STATED TASK A:
Set down the passage on emotional support for unemployed older executives from "Older unemployed executives" to "this emotional support.".

PROVIDED PASSAGE:
——
How to Get the Emotional Support When Out of Work?

Older unemployed executives often have a real need for emotional support. You need an opportunity to vent your feelings without becoming maudlin and without fearing that a judgment will be made against you. These are some ways to get this emotional support.



1.    Join an existing support group for unemployed older executives guided by a competent professional.This has several advantages. First, the others in the group are your peers. Second, the composition of the group is fluid, varying from meeting to meeting with the entrance of new members and the departure of old members to jobs. Thus, it is easy for someone to fill a niche in the group. Third, the very fact that you are going to the group on a temporary basis may enable you to come to grips more readily with some deep feelings and real problems. Have you ever met someone you've never seen before and don't expect ever to see again with whom you developed instant rapport? During the course of your conversation, did you discuss inner secrets and feelings you'd never before bared to anyone? These groups operate somewhat on the same basis. You know you'll be understood-and you know what you say will not be held against you at a later date or under other circumstances. If such a group is available in your vicinity, join immediately. Don't wait until you are discouraged by an unproductive job search. The group will help you feel ready to begin your search; and most importantly, the group will shore up your business identity.
——
Entries from a dataset:
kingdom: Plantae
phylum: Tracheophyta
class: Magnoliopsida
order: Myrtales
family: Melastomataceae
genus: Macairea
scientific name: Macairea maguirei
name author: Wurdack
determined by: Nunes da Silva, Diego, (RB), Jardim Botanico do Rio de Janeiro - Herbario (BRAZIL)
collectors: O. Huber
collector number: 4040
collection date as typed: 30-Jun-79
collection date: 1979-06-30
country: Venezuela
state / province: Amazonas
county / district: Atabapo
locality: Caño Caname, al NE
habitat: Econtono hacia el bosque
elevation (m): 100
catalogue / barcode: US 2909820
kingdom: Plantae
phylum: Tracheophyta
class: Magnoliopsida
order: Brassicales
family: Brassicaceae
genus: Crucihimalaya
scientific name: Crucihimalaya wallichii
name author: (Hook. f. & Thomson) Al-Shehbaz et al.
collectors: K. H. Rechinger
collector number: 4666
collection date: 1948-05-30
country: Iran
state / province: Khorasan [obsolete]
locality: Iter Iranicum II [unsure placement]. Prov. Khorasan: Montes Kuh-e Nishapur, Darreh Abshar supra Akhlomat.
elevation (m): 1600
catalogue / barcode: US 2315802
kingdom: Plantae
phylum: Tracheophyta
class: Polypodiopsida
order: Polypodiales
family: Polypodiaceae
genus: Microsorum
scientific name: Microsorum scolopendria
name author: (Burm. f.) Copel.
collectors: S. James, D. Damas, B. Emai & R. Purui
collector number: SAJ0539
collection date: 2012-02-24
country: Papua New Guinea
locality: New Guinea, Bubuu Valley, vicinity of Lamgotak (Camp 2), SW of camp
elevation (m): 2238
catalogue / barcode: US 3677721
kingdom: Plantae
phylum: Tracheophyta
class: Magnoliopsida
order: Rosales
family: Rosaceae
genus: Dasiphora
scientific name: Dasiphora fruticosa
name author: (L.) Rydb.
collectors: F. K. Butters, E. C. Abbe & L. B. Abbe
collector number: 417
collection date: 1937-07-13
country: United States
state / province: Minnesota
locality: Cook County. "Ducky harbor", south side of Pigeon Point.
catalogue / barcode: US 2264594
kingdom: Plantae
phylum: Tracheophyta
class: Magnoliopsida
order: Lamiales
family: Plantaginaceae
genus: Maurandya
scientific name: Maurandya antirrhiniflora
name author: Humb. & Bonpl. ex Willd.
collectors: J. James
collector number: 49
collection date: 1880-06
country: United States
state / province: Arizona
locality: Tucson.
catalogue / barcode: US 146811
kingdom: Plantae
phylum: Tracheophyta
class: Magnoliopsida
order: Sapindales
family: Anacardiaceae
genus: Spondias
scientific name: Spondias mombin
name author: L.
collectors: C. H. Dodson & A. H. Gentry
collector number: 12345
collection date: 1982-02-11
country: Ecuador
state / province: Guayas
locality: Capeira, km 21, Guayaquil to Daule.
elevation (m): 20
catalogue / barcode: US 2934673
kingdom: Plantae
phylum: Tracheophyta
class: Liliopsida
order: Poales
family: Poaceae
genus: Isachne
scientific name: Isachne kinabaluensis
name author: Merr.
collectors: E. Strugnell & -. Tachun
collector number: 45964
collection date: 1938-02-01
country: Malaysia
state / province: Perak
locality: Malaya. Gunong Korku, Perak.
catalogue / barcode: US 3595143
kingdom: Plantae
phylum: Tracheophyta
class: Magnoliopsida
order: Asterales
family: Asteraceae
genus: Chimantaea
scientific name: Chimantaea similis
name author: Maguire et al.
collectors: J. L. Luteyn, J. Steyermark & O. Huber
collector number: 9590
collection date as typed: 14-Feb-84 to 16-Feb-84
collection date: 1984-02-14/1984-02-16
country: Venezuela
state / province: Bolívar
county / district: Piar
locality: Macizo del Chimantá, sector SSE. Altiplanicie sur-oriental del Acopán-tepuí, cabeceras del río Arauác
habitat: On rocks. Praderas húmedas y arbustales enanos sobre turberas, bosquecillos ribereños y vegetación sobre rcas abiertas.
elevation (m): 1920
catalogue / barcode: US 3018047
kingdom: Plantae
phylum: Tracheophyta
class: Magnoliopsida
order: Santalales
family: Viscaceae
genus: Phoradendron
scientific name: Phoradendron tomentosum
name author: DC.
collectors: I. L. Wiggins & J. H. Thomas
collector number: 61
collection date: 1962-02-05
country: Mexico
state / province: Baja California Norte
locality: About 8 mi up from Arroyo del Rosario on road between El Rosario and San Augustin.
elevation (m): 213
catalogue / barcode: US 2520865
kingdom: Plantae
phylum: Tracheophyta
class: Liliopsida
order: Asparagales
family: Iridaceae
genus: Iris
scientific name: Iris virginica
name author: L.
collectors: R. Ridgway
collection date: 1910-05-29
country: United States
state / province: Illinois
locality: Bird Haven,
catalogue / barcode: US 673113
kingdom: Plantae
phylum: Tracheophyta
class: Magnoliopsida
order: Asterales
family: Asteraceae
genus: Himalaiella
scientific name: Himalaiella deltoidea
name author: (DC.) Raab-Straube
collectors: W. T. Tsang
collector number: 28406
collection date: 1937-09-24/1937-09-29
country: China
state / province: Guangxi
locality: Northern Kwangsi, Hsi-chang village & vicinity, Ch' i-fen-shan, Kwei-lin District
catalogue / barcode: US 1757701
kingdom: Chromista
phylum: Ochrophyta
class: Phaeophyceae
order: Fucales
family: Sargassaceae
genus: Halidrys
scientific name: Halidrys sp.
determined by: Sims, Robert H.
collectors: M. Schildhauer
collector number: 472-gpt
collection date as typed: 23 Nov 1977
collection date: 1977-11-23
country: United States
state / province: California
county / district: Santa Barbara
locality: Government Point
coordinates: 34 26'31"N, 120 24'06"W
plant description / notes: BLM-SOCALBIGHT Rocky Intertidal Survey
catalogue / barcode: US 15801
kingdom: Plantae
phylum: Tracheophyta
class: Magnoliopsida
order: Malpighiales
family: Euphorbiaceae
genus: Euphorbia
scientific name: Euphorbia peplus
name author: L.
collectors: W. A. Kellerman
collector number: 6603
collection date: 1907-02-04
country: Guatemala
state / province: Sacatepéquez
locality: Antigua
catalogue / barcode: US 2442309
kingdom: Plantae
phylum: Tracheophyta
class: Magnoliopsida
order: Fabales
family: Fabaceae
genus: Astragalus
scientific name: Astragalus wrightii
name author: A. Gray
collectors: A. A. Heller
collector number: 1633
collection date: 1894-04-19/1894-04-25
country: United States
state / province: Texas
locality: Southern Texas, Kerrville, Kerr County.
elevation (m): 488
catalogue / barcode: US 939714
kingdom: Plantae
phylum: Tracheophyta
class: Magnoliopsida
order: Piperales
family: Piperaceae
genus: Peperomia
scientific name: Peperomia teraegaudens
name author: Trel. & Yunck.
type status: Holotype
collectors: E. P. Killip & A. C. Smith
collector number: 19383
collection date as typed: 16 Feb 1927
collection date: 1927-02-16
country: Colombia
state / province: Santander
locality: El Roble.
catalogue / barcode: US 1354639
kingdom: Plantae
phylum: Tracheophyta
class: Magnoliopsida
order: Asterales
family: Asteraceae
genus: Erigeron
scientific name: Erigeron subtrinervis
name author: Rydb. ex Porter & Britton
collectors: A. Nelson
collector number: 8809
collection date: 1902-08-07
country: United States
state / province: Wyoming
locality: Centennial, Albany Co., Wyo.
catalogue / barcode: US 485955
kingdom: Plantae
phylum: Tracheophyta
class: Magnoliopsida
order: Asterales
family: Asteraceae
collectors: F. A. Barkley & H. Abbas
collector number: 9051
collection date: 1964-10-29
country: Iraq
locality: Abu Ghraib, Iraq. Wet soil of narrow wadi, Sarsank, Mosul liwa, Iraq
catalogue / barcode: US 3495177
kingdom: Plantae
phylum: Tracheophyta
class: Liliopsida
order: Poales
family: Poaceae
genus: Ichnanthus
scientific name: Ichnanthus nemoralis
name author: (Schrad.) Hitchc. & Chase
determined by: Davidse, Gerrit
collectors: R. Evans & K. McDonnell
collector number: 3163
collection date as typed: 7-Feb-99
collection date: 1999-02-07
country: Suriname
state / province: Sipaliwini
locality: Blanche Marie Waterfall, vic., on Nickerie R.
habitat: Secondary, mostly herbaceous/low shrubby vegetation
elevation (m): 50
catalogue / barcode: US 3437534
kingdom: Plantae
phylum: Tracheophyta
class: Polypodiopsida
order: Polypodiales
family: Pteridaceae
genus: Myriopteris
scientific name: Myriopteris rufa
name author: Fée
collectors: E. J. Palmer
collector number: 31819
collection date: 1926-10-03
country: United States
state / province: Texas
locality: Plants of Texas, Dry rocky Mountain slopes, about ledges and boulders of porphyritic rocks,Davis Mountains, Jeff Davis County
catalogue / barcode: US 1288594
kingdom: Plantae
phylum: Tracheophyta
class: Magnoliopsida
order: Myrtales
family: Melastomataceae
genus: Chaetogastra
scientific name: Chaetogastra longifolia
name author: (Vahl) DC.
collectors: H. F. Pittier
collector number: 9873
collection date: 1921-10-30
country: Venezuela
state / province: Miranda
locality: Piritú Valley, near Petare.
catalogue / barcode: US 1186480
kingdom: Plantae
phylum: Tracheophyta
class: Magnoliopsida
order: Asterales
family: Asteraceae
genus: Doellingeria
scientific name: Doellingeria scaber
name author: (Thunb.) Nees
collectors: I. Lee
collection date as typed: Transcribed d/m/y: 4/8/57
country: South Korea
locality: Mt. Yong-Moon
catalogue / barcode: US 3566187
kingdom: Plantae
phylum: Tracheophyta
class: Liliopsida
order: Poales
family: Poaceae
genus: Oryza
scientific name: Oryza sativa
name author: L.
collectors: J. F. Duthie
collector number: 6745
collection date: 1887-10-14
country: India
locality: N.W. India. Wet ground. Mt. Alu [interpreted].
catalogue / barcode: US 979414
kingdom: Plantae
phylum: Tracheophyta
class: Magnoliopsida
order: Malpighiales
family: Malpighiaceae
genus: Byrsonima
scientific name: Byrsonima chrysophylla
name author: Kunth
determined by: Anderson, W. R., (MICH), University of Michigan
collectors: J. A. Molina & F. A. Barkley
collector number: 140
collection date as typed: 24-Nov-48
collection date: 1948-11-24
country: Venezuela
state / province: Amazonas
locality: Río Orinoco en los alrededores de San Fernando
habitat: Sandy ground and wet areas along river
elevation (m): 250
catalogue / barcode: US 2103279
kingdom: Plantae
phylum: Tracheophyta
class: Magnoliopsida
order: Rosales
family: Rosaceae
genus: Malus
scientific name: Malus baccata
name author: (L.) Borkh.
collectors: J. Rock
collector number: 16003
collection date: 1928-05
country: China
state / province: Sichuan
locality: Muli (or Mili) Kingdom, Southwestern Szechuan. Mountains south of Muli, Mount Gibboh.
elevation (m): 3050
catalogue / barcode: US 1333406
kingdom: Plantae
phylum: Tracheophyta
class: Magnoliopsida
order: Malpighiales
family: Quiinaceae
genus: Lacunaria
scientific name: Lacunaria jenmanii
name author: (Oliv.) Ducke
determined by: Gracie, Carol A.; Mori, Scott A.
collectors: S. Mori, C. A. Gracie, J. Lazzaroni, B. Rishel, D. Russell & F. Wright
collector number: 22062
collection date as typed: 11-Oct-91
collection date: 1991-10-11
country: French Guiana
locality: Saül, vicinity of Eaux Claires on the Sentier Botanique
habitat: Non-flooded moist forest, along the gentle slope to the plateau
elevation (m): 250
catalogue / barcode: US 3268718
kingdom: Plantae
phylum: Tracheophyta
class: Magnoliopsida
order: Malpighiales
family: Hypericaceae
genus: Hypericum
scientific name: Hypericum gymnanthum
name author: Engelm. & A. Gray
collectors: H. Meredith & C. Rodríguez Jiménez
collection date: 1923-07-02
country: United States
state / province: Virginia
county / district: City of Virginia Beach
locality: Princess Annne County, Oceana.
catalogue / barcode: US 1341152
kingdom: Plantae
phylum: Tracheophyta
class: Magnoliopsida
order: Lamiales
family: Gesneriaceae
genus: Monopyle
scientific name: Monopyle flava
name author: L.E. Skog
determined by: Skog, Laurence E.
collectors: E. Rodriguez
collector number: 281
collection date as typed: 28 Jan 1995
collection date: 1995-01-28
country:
——
STATED TASK B:
Update the records from the line with "locality: Iter Iranicum" to the line with "name author: (Burm. f.) Copel." by replacing "elevation" with "altitude", leaving everything else as it is, and return only those lines.

RIGHT ANSWER A:
Older unemployed executives often have a real need for emotional support. You need an opportunity to vent your feelings without becoming maudlin and without fearing that a judgment will be made against you. These are some ways to get this emotional support.

RIGHT ANSWER B:
locality: Iter Iranicum II [unsure placement]. Prov. Khorasan: Montes Kuh-e Nishapur, Darreh Abshar supra Akhlomat.
altitude (m): 1600
catalogue / barcode: US 2315802
kingdom: Plantae
phylum: Tracheophyta
class: Polypodiopsida
order: Polypodiales
family: Polypodiaceae
genus: Microsorum
scientific name: Microsorum scolopendria
name author: (Burm. f.) Copel.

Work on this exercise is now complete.